18 giugno 2026 – ore 08:30 – La storia geologica di Marte si arricchisce di un nuovo tassello: il granato, minerale molto comune sul pianeta Terra, è stato ritrovato per la prima volta in una meteorite marziana. In parole semplici, la scoperta suggerisce che il pianeta rosso potrebbe aver attraversato processi geologici più complessi di quanto finora documentato. A rivelarlo è una ricerca internazionale guidata da Brock University (St. Catharines, ON, Canada) in collaborazione con il Royal Ontario Museum (Toronto, ON, Canada) con il contributo dell’Università di Trieste. Lo studio, pubblicato sulla rivista internazionale peer-reviewed Geochemical Perspectives Letters della European Association of Geochemistry, vede la partecipazione di Ana Černok, ricercatrice dell’ateneo triestino.
Oggetto dello studio è un frammento della meteorite marziana NWA 8171, conservata nelle collezioni del Royal Ontario Museum. Durante le analisi mineralogiche e chimiche, i ricercatori hanno osservato una composizione inattesa, inizialmente ricondotta a un minerale più comune come il pirosseno: solo dopo una serie di verifiche, effettuate con l’ausilio di strumentazioni specialistiche, gli studiosi hanno identificato la presenza di granato nel campione. La diversità mineralogica nota del pianeta rosso potrebbe dunque ampliarsi grazie a questa scoperta: la presenza di granato nel campione potrebbe infatti suggerire l’esistenza di una tipologia di roccia marziana finora sconosciuta, formatasi attraverso processi metamorfici, metasomatici o nuove forme di differenziazione magmatica.

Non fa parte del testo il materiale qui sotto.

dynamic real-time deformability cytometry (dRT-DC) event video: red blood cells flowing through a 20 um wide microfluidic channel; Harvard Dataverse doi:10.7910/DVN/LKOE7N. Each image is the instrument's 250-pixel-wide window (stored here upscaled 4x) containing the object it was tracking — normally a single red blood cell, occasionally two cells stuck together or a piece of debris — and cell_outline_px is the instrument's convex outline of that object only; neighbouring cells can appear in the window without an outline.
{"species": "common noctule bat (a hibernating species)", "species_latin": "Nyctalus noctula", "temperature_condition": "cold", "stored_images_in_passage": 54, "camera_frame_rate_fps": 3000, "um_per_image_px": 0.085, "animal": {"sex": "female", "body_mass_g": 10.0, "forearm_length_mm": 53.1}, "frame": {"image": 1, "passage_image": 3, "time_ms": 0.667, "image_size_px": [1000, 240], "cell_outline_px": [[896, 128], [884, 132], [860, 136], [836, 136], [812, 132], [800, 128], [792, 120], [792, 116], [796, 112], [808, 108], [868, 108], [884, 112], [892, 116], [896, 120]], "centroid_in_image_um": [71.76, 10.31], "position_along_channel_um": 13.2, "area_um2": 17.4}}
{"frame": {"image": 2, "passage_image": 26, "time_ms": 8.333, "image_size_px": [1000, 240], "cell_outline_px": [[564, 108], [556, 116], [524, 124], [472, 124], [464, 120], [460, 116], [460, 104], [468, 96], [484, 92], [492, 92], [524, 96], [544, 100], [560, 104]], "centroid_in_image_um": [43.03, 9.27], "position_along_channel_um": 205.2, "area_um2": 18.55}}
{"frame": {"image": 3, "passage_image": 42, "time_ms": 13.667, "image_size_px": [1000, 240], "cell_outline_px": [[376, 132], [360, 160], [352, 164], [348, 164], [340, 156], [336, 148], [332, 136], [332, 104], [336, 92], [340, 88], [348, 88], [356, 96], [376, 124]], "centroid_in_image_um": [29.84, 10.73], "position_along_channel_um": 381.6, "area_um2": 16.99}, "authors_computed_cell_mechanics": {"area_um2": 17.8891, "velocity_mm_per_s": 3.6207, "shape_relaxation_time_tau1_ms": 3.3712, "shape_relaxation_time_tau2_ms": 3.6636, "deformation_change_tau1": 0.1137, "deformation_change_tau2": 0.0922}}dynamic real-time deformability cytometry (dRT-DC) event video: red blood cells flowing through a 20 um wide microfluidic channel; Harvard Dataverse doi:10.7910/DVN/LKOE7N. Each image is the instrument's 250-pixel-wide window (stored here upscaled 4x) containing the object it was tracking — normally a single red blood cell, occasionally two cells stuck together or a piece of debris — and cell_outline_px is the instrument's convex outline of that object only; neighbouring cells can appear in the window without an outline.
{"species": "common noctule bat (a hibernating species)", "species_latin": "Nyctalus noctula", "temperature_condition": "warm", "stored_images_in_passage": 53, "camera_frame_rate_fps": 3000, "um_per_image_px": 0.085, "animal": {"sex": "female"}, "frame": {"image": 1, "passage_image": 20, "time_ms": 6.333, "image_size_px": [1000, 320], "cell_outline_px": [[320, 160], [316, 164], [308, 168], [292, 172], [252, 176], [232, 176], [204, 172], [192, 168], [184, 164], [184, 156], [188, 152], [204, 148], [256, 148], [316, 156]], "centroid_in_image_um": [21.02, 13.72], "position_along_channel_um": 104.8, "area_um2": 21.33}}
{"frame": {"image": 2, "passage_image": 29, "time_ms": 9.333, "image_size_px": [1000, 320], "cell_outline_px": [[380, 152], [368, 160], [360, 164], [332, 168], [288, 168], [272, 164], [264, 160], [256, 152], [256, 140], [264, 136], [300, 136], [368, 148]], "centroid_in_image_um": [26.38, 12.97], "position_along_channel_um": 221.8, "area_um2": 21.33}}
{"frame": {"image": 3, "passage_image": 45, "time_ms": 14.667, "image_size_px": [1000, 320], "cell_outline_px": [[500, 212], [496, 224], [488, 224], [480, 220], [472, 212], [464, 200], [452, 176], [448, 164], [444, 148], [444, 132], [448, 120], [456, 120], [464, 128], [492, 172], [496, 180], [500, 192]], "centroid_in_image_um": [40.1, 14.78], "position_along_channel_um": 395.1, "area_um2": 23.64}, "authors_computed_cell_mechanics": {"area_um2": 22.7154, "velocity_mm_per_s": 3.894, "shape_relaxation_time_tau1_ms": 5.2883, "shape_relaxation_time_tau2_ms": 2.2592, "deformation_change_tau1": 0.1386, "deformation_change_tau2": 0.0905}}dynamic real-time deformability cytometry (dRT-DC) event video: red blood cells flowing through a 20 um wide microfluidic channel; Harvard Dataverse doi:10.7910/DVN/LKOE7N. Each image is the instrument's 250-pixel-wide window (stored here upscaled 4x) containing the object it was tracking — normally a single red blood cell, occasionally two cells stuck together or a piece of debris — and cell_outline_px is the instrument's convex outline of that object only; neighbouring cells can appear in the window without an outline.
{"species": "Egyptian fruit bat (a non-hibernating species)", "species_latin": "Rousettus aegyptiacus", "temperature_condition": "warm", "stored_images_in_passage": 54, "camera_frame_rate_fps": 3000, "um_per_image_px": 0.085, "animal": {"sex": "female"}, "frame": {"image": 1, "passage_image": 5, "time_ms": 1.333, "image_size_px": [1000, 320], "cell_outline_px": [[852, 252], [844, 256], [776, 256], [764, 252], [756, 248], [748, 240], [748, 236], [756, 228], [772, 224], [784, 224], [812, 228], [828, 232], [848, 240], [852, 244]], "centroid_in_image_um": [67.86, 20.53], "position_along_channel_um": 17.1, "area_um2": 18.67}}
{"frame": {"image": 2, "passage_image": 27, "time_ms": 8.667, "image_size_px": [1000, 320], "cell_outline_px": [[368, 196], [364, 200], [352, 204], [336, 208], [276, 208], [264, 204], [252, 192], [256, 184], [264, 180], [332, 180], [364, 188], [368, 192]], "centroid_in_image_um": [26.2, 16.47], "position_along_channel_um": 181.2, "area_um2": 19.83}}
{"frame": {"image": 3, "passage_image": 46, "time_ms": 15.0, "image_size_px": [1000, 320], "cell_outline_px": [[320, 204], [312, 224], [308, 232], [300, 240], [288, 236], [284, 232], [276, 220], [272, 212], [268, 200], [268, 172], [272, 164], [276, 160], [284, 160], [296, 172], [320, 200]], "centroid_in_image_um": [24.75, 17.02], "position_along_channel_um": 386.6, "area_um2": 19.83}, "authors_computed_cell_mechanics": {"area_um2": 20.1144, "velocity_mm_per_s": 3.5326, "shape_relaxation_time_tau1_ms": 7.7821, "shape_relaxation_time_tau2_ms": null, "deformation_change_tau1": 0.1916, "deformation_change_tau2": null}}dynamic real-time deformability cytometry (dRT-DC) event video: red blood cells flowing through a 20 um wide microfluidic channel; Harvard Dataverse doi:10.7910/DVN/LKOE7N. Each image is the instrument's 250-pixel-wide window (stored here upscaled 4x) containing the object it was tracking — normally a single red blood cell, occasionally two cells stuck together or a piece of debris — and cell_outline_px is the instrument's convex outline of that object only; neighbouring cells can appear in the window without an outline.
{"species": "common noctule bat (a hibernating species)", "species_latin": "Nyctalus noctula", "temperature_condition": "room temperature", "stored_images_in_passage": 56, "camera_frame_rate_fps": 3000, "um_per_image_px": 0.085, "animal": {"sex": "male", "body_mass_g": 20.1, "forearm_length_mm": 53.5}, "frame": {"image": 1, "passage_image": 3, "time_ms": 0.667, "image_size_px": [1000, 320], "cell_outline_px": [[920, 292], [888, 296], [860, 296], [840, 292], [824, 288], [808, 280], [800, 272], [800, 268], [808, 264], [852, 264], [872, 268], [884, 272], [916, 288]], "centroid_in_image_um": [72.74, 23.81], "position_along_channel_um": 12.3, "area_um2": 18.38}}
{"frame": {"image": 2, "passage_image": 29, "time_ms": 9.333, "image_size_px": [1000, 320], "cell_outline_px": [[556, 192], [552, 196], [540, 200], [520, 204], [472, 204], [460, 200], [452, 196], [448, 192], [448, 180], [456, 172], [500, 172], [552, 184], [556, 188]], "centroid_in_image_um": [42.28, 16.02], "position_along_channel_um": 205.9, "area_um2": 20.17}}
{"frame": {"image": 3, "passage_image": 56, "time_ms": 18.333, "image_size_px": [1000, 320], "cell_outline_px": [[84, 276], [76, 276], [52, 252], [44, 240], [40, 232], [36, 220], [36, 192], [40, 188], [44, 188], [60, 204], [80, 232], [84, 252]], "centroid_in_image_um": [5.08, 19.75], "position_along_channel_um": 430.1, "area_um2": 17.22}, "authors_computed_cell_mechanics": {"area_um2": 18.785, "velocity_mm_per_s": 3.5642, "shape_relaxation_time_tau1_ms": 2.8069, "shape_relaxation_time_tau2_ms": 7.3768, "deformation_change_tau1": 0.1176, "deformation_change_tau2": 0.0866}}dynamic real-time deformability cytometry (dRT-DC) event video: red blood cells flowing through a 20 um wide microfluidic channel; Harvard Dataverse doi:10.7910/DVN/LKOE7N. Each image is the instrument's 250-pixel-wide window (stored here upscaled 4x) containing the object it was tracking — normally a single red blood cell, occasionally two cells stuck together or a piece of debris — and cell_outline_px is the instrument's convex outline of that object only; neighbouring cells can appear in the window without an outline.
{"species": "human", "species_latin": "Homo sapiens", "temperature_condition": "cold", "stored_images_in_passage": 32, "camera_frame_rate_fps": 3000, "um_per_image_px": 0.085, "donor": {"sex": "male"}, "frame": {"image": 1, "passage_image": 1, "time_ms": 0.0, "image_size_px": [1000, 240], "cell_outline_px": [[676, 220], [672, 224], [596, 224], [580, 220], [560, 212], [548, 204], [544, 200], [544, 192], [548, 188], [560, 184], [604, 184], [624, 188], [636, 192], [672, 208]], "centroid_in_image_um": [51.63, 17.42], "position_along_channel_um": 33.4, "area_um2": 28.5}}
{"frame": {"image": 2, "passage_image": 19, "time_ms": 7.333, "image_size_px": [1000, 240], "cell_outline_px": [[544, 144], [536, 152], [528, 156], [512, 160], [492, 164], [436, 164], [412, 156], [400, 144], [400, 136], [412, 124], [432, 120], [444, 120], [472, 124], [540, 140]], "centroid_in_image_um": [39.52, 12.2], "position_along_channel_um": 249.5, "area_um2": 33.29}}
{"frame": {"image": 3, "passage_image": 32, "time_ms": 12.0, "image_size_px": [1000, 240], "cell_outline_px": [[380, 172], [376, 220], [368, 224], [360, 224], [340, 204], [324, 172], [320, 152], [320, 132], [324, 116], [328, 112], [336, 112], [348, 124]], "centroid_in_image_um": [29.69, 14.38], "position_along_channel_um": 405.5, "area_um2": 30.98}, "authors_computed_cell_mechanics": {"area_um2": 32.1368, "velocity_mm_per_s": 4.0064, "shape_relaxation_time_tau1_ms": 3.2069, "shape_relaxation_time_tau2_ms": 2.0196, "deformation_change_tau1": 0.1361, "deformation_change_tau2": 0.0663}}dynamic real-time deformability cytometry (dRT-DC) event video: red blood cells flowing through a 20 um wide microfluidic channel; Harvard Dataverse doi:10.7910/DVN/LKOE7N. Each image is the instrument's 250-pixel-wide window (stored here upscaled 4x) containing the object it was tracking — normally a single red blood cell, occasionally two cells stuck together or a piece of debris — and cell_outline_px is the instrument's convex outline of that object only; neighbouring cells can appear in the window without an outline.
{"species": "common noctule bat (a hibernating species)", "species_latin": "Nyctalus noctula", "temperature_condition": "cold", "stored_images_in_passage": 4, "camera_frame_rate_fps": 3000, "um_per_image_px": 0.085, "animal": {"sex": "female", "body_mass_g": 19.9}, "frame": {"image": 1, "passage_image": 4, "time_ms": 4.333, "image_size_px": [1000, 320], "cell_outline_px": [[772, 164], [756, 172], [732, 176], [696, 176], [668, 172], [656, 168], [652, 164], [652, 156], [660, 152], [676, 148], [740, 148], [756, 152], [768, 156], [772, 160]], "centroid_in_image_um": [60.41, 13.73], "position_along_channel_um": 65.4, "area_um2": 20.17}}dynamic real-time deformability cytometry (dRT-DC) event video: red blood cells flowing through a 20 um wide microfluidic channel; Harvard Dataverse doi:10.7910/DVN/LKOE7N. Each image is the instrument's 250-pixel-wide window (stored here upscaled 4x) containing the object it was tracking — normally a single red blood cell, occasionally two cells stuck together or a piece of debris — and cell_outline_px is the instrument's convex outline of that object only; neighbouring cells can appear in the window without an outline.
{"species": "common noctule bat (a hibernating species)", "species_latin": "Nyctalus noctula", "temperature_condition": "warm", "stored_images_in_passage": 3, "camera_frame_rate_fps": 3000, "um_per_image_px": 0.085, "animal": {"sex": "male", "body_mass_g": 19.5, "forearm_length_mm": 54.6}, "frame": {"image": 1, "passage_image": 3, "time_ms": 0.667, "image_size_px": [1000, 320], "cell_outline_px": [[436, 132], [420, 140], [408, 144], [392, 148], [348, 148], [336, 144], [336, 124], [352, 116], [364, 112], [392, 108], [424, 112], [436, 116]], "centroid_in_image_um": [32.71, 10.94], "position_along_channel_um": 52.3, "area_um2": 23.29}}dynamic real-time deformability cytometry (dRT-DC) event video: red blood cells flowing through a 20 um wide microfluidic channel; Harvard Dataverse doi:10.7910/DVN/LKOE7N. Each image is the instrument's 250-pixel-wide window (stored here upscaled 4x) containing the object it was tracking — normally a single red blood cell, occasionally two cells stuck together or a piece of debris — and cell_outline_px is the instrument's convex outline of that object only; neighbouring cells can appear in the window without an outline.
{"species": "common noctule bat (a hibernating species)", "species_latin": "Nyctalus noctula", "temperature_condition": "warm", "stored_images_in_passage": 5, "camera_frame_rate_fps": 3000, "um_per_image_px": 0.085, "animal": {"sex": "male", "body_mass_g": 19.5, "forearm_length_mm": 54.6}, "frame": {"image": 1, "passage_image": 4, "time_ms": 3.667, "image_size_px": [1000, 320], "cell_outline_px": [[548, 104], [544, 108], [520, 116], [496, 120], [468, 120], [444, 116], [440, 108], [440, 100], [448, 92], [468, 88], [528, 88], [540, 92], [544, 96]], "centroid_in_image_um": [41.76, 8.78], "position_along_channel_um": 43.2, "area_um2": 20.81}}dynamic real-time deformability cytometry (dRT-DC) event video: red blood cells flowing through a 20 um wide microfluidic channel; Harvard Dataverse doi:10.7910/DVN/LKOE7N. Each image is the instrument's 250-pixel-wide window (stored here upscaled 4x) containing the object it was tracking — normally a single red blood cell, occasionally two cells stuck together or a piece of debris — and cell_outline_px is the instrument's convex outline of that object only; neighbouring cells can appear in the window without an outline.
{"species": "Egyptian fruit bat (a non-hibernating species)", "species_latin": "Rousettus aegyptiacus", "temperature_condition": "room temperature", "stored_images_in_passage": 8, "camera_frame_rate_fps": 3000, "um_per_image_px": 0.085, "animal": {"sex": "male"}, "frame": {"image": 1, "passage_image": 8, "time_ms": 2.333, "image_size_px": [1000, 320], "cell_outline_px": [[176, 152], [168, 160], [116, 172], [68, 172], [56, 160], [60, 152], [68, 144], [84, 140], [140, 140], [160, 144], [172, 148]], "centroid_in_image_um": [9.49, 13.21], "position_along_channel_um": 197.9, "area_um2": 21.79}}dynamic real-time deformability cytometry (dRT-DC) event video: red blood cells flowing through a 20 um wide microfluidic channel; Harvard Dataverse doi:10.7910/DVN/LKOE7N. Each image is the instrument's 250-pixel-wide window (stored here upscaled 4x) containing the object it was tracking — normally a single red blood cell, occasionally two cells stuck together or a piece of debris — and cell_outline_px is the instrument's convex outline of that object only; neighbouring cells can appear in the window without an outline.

Tuttavia, gli autori dello studio si mostrano cauti nelle interpretazioni: serviranno infatti ulteriori indagini, in particolare sulle firme isotopiche del campione, per stabilire se il granato si sia formato effettivamente su Marte o se abbia un’origine “extra-marziana”, legata a un corpo celeste successivamente incorporato nella superficie del pianeta. La ricercatrice di UniTs Ana Černok ha contribuito in modo particolare all’interpretazione mineralogica e geochimica del campione, forte dell’esperienza maturata nello studio delle meteoriti e dei materiali planetari. La collaborazione scientifica nasce nell’ambito del percorso di dottorato della prima autrice, Tanya Kizovski, allora al Royal Ontario Museum di Toronto e oggi docente a Brock University, al quale Černok ha contribuito come componente del team di supervisione e mentor scientifico.
Significative le parole utilizzate da Černok per descrivere il valore scientifico della nuova scoperta: “Se gli elementi chimici sono le lettere dell’alfabeto, allora i minerali sono le parole con cui i pianeti raccontano la loro storia” spiega la ricercatrice. “Scoprire un nuovo minerale su un altro mondo è come ritrovare una parola perduta di un’antica lingua. Il granato ci racconta che Marte ha vissuto processi geologici più complessi di quanto pensassimo e aggiunge un nuovo tassello alla storia della sua evoluzione”.